[Given data — start]

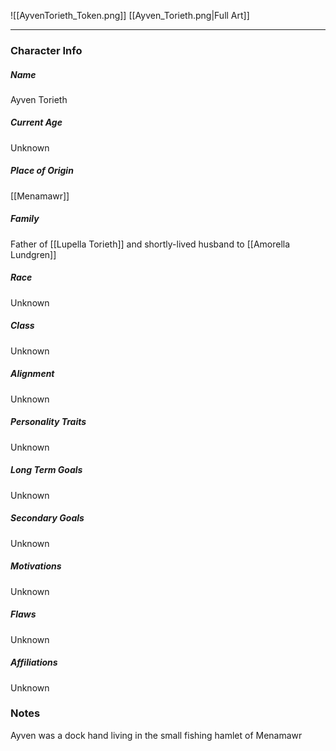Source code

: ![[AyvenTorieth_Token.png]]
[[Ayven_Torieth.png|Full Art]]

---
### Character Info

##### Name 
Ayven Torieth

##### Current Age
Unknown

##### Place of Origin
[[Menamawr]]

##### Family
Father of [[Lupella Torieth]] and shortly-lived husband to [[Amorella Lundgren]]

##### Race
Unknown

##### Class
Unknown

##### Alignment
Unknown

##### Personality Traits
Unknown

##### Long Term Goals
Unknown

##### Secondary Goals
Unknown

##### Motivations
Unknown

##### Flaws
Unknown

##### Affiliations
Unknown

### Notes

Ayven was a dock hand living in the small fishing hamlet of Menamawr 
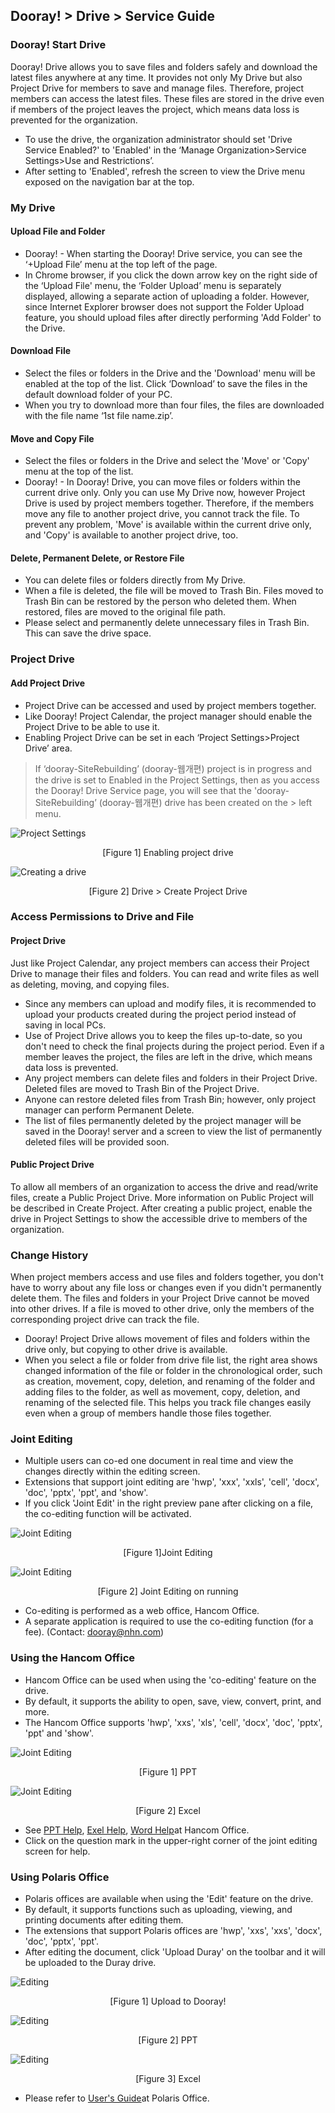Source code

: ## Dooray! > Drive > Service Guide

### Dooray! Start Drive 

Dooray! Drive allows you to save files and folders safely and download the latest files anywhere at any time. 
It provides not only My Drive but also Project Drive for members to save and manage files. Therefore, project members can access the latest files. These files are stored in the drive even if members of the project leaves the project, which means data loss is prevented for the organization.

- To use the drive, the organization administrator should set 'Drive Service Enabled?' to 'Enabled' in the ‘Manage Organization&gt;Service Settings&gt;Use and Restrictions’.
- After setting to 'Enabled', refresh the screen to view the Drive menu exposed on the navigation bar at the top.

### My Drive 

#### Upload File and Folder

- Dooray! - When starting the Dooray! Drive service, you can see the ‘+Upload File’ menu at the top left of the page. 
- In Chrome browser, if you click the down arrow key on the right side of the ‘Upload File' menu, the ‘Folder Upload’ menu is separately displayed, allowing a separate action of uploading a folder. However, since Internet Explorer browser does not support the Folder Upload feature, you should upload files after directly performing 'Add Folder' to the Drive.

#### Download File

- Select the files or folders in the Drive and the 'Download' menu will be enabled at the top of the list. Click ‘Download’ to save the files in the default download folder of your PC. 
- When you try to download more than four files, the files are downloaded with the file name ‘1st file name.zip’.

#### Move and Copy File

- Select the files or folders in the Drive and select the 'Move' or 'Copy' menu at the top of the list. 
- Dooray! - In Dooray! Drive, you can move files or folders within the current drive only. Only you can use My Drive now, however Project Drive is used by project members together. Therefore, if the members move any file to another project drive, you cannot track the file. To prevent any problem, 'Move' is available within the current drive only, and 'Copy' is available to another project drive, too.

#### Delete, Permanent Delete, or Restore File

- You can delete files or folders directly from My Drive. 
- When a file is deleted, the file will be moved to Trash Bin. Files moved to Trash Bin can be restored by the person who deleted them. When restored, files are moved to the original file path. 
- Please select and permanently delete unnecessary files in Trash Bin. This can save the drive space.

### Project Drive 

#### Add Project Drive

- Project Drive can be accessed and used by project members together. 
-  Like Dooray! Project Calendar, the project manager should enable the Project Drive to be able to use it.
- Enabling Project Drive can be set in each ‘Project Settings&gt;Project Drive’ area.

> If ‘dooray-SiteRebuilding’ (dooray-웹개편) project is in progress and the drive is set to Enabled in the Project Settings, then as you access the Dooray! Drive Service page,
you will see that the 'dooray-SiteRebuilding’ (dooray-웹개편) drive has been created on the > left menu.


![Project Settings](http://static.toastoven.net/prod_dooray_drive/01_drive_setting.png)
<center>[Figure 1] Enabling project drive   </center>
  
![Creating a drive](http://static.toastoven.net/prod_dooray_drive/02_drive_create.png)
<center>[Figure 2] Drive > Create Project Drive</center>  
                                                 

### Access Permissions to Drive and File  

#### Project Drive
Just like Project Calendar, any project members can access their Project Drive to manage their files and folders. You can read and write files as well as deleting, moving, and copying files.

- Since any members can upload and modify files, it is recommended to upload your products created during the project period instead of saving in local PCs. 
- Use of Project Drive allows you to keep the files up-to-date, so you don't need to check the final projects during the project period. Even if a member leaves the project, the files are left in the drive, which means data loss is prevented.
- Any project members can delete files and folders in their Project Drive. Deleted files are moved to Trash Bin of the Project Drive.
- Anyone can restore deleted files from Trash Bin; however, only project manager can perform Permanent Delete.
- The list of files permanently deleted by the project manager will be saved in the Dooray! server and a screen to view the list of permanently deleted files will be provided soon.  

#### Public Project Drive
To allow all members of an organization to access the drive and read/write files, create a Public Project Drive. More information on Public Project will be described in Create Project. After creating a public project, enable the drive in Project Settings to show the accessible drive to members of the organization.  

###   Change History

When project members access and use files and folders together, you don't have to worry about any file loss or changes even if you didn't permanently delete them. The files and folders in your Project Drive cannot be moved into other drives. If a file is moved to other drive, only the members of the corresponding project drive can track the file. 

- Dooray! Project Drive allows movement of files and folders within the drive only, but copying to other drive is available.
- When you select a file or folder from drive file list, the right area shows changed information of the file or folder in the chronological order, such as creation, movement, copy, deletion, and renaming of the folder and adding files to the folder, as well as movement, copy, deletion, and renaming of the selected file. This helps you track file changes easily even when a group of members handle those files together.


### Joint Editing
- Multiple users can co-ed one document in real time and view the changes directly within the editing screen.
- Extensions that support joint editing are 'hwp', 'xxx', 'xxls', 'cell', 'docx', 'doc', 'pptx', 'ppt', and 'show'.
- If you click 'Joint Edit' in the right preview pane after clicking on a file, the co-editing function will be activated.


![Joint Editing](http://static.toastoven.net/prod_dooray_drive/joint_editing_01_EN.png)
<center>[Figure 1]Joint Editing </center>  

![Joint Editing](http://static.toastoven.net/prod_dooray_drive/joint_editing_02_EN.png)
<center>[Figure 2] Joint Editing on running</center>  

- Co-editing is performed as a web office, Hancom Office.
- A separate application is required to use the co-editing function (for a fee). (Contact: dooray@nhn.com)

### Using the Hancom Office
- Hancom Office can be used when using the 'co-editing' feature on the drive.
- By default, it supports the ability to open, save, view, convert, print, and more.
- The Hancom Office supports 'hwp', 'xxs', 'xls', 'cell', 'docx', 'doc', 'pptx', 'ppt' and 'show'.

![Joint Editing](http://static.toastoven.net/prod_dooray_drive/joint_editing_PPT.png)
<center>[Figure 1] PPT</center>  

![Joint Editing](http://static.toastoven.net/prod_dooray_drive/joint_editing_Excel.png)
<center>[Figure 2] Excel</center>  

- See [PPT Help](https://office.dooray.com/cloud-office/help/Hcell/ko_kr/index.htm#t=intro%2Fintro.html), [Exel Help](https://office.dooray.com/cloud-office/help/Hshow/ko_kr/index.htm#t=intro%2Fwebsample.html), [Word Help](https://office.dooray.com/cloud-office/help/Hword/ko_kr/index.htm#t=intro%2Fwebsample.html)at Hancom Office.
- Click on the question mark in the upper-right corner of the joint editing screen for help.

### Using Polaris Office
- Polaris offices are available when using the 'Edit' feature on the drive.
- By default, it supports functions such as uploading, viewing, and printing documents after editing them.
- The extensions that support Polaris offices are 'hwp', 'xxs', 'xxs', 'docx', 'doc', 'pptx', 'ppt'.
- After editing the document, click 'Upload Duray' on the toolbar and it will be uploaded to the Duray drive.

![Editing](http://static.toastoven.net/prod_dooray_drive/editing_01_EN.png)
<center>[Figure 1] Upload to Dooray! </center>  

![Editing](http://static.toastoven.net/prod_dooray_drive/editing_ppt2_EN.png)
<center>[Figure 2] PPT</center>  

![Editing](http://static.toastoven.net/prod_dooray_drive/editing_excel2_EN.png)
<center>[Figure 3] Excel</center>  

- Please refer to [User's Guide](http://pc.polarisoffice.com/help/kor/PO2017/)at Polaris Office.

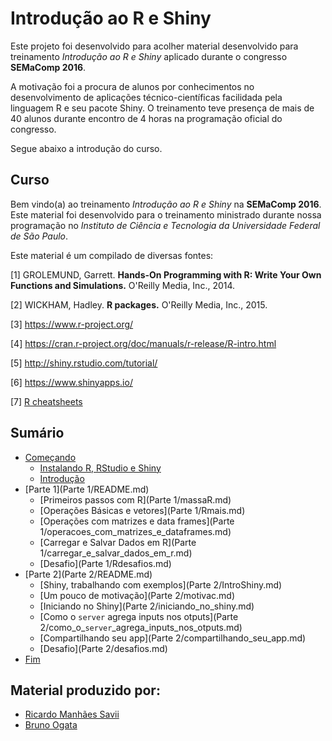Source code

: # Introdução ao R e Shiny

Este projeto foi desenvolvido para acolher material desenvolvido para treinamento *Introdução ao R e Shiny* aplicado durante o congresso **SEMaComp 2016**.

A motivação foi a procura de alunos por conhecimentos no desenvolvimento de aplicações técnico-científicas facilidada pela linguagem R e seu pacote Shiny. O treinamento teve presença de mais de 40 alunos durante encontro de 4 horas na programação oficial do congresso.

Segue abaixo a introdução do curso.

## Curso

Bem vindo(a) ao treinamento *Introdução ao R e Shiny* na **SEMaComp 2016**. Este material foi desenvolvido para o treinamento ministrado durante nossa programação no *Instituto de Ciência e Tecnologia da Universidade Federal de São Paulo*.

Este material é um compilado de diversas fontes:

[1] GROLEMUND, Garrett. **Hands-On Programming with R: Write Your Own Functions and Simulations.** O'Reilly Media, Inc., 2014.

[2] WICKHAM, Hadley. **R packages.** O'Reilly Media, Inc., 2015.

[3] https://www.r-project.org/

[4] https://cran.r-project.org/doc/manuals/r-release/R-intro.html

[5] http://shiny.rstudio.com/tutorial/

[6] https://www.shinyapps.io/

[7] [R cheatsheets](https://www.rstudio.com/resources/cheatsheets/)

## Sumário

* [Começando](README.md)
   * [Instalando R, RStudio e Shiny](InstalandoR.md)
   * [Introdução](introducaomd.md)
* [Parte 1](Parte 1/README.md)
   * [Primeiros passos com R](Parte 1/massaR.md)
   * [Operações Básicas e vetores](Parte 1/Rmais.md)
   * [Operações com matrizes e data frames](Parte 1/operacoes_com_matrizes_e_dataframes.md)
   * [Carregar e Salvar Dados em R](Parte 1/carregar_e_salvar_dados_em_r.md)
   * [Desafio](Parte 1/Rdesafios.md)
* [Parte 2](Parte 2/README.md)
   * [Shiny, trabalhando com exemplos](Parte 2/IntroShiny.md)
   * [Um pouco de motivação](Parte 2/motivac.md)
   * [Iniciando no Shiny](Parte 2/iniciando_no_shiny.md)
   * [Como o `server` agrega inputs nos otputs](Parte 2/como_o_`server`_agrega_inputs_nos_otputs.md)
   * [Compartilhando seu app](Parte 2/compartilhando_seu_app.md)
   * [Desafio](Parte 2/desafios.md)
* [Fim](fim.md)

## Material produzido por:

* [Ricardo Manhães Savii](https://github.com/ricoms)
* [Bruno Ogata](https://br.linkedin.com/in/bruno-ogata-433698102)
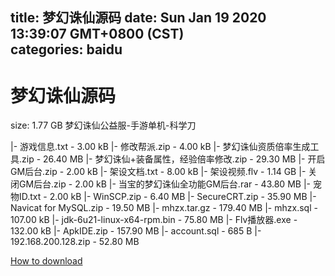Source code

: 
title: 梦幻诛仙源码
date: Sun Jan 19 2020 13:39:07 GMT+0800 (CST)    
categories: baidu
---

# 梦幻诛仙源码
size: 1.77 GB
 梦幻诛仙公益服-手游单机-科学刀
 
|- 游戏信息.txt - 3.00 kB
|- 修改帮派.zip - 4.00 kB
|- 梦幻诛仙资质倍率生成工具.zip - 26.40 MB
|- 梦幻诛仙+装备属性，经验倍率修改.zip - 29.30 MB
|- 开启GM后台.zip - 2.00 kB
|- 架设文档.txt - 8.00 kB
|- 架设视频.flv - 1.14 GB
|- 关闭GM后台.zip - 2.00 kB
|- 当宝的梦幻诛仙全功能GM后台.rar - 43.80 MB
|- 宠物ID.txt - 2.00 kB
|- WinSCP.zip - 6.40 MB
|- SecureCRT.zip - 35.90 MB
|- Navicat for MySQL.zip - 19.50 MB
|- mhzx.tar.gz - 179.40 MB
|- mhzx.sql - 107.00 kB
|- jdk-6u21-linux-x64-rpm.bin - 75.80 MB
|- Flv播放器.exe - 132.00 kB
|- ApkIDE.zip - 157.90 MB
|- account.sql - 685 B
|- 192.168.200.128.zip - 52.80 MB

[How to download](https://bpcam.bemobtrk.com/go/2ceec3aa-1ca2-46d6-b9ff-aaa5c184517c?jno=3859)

[Given data — finish]

### Problem description
Reproduce the lines of the records word for word, beginning with the line containing "#### Project Drive" and continuing through the line containing "Just like Project".

### Solution to this exercise
#### Project Drive
Just like Project Calendar, any project members can access their Project Drive to manage their files and folders. You can read and write files as well as deleting, moving, and copying files.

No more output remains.